Monday, 30 November 2015

The Transporter (2002) Dir: Corey Yuen

There's a moment in The Transporter when you just have to ignore the sheer idiocy of the plot, the ropy acting, the cheesy dialogue and sit back, with a grin on  your face and think, hey, I'm actually enjoying this. That moment comes when a topless Jason Statham pours a bucket of car oil over himself and takes out several bad guys in a slipping and sliding martial arts fight. It is both hilarious and wonderful in equal measure and it's not the only time that Statham gets his shirt off in this film.

I always thought my first ever blog post would be about Citizen Kane or Casablanca or Tokyo Story or one of a myriad of cinematic classics. And yet I find myself writing about a European action  B-movie. Why? Because (a) it's fun (b) it's my blog and (c) I'll write about whatever the hell I want.

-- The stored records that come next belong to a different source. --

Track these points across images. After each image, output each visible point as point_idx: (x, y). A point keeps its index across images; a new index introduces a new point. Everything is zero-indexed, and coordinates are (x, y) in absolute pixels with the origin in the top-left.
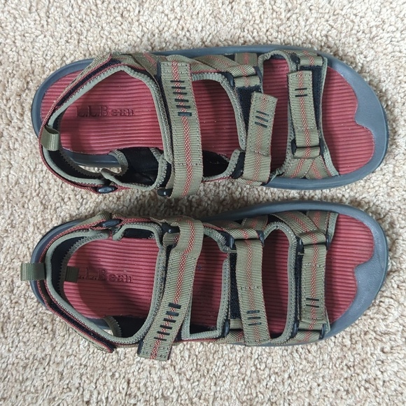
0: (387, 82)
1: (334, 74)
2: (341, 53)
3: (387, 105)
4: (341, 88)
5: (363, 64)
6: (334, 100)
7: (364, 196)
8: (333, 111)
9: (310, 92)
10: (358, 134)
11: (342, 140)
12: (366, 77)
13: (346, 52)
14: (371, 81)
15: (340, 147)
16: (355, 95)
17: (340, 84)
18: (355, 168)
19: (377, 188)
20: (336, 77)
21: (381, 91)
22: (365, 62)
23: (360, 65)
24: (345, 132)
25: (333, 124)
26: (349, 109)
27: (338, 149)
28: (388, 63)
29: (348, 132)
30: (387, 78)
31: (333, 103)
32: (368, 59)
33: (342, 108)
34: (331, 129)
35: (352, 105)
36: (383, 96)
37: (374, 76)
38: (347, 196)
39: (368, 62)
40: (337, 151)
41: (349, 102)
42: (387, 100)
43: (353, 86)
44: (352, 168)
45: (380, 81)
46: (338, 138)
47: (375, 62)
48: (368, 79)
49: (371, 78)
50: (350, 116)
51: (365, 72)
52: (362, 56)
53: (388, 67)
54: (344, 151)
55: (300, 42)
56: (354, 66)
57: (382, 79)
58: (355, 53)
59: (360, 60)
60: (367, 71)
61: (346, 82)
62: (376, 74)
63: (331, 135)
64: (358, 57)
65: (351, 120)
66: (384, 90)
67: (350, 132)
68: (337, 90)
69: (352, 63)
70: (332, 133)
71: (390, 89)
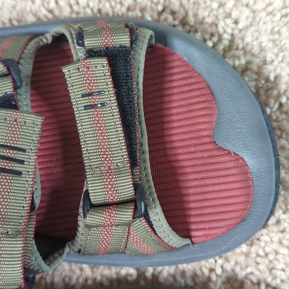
0: (276, 63)
1: (171, 58)
2: (191, 20)
3: (281, 105)
4: (185, 82)
5: (232, 35)
6: (174, 105)
7: (249, 270)
8: (175, 125)
9: (110, 96)
10: (221, 166)
11: (194, 176)
12: (239, 58)
13: (201, 17)
14: (248, 63)
15: (191, 191)
16: (212, 94)
17: (184, 75)
18: (218, 231)
19: (271, 257)
20: (175, 64)
21: (267, 80)
22: (236, 32)
23: (226, 37)
24: (198, 162)
25: (176, 148)
26: (202, 120)
27: (188, 195)
28: (276, 29)
29: (202, 162)
30: (277, 55)
31: (174, 111)
32: (241, 26)
33: (190, 118)
34: (173, 158)
35: (208, 112)
36: (272, 88)
37: (253, 55)
38: (219, 271)
39: (241, 31)
40: (187, 199)
41: (202, 106)
42: (279, 96)
43: (206, 77)
44: (214, 231)
45: (265, 62)
46: (187, 173)
47: (252, 29)
48: (243, 61)
49: (249, 58)
50: (206, 133)
51: (237, 49)
52: (229, 21)
53: (276, 36)
54: (199, 197)
55: (124, 10)
56: (215, 39)
57: (269, 59)
58: (217, 17)
59: (226, 27)
60: (241, 46)
61: (194, 70)
62: (256, 50)
63: (175, 168)
64: (221, 24)
65: (207, 140)
66: (272, 78)
67: (207, 161)
68: (180, 86)
69: (212, 35)
70: (176, 165)
71: (283, 74)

Statham plays Frank Martin, the transporter of the title who will transport anything for a price. He has, of course, a code. All anti-heroes in these types of film do and Frank's code consists of 3 cardinal rules:

1. Never change the deal
2. No names
3. Never look in the package

Of course, Frank breaks one of his own rules leading all sorts of nonsensical, people smuggling, building-exploding, airplane chasing, lorry-jumping and topless oil wrestling shenanigans and that's not something you'll see in Citizen Kane. (Orson Welles covered in oil, anyone?) The action scenes are well choreographed and, at a refreshing 92 mins, it zips along at a nice pace. I enjoyed it more than the most recent Bond effort

The Transporter is Ronseal film-making at its finest. It does exactly what it says on the tin and it makes no bones about it. It's not pretending to be something else. Statham knows his audience and gives them exactly what what they want. And it's hard not to cheer for that.